Une fois le délai légal de conservation écoulé, beaucoup d’entreprises se débarrassent de leurs factures sans autre formalité. Cette étape apparemment anodine expose pourtant l’organisation à un risque réel, que les chiffres récents de la CNIL rendent difficile à ignorer. Un certificat destruction factures est-il vraiment nécessaire ? La réponse tient en trois enjeux distincts, juridique, fiscal et pénal.
Ce que dit la loi sur la conservation des factures
L’article L123-22 du Code de commerce fixe la règle : les pièces justificatives comptables doivent être conservées dix ans à compter de la clôture de l’exercice. Pendant toute cette période, l’administration fiscale peut en demander la présentation.
Passé ce délai, l’obligation de conservation disparaît. Mais l’obligation de sécurité, elle, ne s’éteint pas avec elle : tant que les documents existent physiquement, ils restent sous la responsabilité de l’entreprise.
Pourquoi ce justificatif protège vraiment l’entreprise
Trois risques distincts et cumulatifs justifient l’obtention d’un document de traçabilité après chaque opération de destruction sécurisée et confidentielle.
Le RGPD s’applique aussi bien aux archives papier
C’est le point le plus souvent négligé. La CNIL rappelle qu’un traitement de données personnelles n’est pas nécessairement informatisé : des archives papier mal détruites exposent aux mêmes sanctions qu’une base de données mal protégée.
Or une facture contient des noms, des adresses, parfois des coordonnées bancaires. La conformité RGPD impose donc une destruction sécurisée de ces supports. En 2025, la CNIL a prononcé 83 sanctions pour 486,8 millions d’euros, dont 32 % visaient des PME ou TPE.
Une preuve opposable lors d’un contrôle fiscal
Si un inspecteur réclame des archives papier légitimement éliminées, l’entreprise doit justifier leur absence. Un certificat destruction factures daté et signé par un tiers écarte immédiatement toute suspicion de destruction sécurisée opportune.

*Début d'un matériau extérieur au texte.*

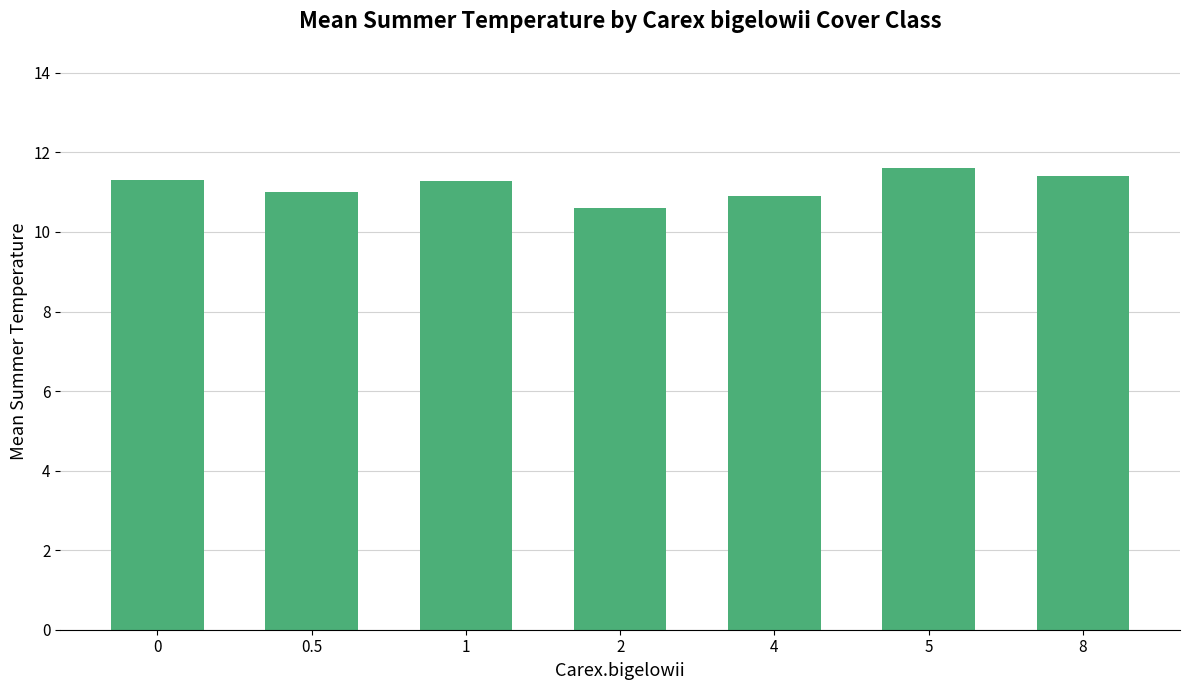

What is the label of the 5th bar from the left?

4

Sans lui, l’entreprise se retrouve à devoir prouver une absence, exercice toujours délicat face à l’administration. La charge de la preuve pèse alors entièrement sur elle, sans élément matériel à présenter.
Un risque pénal qui vise aussi les dirigeants
Au-delà des amendes administratives, plafonnées à 20 millions d’euros ou 4 % du chiffre d’affaires mondial, le Code pénal prévoit des sanctions visant directement la personne physique responsable du traitement.
Elles peuvent atteindre cinq ans d’emprisonnement et 300 000 euros d’amende dans les cas les plus graves.
Les mentions indispensables sur ce document officiel
Pour avoir une valeur probante réelle, un certificat destruction factures doit identifier précisément l’opération réalisée :
- L’identité complète de l’entreprise et du prestataire intervenant
- La date et le lieu exact de l’intervention de destruction sécurisée et confidentielle
- Le volume ou le poids de documents traités
- La garantie de valorisation des matériaux issus du traitement
Un certificat de destruction et de recyclage reprend systématiquement ces éléments, accompagné du Bordereau de Suivi des Déchets correspondant.
Combien de temps faut-il conserver ce justificatif ?
Ce document doit être archivé aussi longtemps que la responsabilité de l’entreprise peut être engagée sur les données concernées, soit plusieurs années après l’opération de destruction elle-même.
Le conserver dans le dossier de conformité RGPD, aux côtés du registre des traitements, évite d’avoir à le rechercher en urgence le jour d’un contrôle. Un réflexe qui s’inscrit dans la même logique que la digitalisation des entreprises, où la traçabilité prime sur l’accumulation.
Conclusion
Détruire des factures périmées sans traçabilité revient à faire disparaître la preuve qu’on a bien fait les choses. Le coût d’un broyage artisanal en interne paraît nul, jusqu’au jour où il faut démontrer sa conformité devant un inspecteur ou une autorité de contrôle.
Confier cette étape à un prestataire capable d’émettre un certificat destruction factures conforme transforme une contrainte administrative en protection concrète, pour l’entreprise comme pour ses dirigeants.